> _PROBLEM DESCRIPTION_: Each line below either holds the string "labels" or doesn't. Count those that do and give only the number.

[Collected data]

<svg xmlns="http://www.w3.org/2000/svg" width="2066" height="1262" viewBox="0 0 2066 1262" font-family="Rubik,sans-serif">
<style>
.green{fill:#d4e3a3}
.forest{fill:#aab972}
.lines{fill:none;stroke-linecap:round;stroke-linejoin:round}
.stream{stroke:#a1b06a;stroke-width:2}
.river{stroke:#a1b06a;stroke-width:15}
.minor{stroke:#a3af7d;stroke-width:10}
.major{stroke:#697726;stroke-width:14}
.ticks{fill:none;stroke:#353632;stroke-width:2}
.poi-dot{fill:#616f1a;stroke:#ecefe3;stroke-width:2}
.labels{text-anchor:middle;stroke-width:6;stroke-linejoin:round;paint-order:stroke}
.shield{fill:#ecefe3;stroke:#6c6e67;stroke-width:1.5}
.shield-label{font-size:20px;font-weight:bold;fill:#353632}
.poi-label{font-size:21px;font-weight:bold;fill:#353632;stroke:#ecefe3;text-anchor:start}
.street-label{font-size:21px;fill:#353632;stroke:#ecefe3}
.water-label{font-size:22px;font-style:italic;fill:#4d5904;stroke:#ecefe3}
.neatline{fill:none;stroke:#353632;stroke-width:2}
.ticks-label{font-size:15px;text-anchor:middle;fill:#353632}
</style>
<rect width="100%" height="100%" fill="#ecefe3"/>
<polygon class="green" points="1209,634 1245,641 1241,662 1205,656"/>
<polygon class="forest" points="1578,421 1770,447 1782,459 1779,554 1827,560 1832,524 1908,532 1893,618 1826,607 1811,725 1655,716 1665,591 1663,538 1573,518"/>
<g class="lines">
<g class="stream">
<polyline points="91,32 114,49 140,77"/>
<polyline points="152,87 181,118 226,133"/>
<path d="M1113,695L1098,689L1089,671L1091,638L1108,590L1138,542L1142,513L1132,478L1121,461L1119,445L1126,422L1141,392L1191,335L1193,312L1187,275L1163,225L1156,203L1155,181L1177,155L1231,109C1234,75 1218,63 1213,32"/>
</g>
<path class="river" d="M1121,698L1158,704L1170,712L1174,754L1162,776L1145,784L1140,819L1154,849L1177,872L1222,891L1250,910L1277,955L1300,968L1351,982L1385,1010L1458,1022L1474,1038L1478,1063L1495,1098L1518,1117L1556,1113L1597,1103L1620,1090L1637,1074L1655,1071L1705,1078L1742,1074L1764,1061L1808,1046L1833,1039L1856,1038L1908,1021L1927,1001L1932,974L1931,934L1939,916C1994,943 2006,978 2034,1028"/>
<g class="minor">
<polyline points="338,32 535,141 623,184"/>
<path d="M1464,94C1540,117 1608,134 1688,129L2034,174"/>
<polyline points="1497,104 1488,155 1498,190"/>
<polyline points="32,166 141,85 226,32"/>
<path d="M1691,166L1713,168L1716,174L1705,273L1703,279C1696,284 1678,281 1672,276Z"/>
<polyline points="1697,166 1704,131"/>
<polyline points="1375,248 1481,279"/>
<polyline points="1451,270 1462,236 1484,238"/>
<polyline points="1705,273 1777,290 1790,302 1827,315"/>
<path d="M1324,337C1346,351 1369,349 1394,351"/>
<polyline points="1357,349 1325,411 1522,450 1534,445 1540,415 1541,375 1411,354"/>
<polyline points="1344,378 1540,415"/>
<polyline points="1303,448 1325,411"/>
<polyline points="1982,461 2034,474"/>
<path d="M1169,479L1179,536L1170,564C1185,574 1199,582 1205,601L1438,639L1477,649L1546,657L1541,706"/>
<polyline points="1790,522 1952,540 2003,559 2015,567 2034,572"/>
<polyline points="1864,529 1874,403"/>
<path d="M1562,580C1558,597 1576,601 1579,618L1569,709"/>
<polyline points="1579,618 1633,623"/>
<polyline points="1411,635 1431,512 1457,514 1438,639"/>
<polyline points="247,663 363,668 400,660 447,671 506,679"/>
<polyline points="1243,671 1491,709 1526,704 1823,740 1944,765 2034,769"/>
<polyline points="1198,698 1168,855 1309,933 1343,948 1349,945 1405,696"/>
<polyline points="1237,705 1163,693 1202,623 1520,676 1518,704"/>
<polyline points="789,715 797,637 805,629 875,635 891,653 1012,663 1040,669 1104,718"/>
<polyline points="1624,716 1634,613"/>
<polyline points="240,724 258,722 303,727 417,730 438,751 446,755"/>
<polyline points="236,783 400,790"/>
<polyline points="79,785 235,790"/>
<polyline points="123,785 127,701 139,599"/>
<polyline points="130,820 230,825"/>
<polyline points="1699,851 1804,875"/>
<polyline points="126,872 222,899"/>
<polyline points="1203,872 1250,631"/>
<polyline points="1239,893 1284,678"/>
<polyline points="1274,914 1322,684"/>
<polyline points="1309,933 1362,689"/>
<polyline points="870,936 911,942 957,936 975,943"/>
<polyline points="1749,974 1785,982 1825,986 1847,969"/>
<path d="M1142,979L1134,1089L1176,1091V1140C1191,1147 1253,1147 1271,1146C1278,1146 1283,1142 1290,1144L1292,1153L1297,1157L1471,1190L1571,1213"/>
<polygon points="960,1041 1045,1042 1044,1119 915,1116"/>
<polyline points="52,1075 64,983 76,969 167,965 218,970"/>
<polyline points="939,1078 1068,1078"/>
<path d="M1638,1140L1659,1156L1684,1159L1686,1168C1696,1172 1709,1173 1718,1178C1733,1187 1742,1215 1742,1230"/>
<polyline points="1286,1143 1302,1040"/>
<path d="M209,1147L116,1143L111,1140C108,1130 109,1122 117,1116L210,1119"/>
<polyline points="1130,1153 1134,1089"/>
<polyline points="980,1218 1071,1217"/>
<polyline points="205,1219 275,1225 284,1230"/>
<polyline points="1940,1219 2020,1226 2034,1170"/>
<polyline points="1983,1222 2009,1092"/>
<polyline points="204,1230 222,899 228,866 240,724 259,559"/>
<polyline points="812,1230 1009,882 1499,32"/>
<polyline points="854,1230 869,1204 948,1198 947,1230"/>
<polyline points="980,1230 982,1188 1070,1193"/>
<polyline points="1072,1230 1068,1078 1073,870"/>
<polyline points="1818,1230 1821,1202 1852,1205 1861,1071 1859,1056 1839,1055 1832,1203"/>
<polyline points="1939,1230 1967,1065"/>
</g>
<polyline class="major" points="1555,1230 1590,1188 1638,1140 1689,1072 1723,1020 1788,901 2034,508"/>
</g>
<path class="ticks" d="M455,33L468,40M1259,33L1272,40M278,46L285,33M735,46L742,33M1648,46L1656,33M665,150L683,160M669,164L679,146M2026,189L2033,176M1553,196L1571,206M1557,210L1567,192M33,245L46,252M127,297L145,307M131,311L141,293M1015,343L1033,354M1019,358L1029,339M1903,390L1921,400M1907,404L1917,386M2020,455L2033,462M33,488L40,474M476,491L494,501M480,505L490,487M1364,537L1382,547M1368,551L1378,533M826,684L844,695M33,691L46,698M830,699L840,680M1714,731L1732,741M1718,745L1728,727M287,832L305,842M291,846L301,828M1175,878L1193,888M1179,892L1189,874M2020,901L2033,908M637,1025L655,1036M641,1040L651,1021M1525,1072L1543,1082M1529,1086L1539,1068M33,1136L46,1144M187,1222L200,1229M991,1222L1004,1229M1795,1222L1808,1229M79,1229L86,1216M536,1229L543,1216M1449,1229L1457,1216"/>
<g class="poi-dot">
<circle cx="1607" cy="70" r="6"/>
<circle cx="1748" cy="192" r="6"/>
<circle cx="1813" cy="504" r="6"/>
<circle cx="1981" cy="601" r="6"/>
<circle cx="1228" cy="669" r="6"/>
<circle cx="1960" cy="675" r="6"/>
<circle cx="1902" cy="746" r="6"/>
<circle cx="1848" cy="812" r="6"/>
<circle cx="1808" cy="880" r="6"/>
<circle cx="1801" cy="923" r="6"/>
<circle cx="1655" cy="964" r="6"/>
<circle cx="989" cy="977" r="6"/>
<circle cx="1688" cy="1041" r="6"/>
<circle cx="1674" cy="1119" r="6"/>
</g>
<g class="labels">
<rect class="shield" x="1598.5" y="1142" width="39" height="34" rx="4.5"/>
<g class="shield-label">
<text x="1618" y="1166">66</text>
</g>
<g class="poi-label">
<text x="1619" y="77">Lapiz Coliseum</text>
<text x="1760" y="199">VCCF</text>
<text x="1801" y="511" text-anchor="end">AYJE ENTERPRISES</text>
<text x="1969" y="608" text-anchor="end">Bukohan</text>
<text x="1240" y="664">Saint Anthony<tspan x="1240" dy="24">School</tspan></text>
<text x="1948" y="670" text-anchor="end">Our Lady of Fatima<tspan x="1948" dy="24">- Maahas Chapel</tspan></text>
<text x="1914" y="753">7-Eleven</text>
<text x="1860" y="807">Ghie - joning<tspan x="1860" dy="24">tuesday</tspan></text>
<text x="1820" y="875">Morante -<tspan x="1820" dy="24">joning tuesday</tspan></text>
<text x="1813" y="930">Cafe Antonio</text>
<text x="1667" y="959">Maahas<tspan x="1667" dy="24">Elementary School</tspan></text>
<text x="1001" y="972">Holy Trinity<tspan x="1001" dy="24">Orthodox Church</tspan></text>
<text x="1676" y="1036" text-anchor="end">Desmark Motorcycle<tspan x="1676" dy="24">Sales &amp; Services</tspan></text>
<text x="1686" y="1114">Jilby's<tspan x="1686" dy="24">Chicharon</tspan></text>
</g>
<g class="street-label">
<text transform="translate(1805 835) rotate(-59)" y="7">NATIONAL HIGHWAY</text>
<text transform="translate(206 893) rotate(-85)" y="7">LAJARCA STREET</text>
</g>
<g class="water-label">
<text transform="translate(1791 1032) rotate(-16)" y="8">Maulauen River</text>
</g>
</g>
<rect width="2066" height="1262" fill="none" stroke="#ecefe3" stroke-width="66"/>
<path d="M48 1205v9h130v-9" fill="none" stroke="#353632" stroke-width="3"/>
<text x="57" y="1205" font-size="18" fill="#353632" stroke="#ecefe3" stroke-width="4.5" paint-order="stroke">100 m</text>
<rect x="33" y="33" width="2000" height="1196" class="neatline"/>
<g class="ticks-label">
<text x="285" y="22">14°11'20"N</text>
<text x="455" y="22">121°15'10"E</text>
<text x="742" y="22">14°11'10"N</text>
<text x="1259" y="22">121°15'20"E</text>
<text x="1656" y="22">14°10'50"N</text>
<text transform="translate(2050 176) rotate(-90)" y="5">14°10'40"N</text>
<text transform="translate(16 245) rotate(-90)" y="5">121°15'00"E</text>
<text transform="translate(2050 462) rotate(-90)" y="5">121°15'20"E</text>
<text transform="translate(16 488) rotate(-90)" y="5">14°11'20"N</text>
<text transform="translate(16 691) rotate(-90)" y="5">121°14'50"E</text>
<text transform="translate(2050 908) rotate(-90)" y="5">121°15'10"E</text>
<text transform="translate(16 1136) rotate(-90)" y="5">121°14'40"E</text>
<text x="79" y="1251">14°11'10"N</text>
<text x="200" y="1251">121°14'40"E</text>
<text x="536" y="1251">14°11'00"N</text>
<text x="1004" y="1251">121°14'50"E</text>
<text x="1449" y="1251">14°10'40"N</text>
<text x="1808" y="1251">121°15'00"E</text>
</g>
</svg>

> _RESULT OF THIS TASK_: 2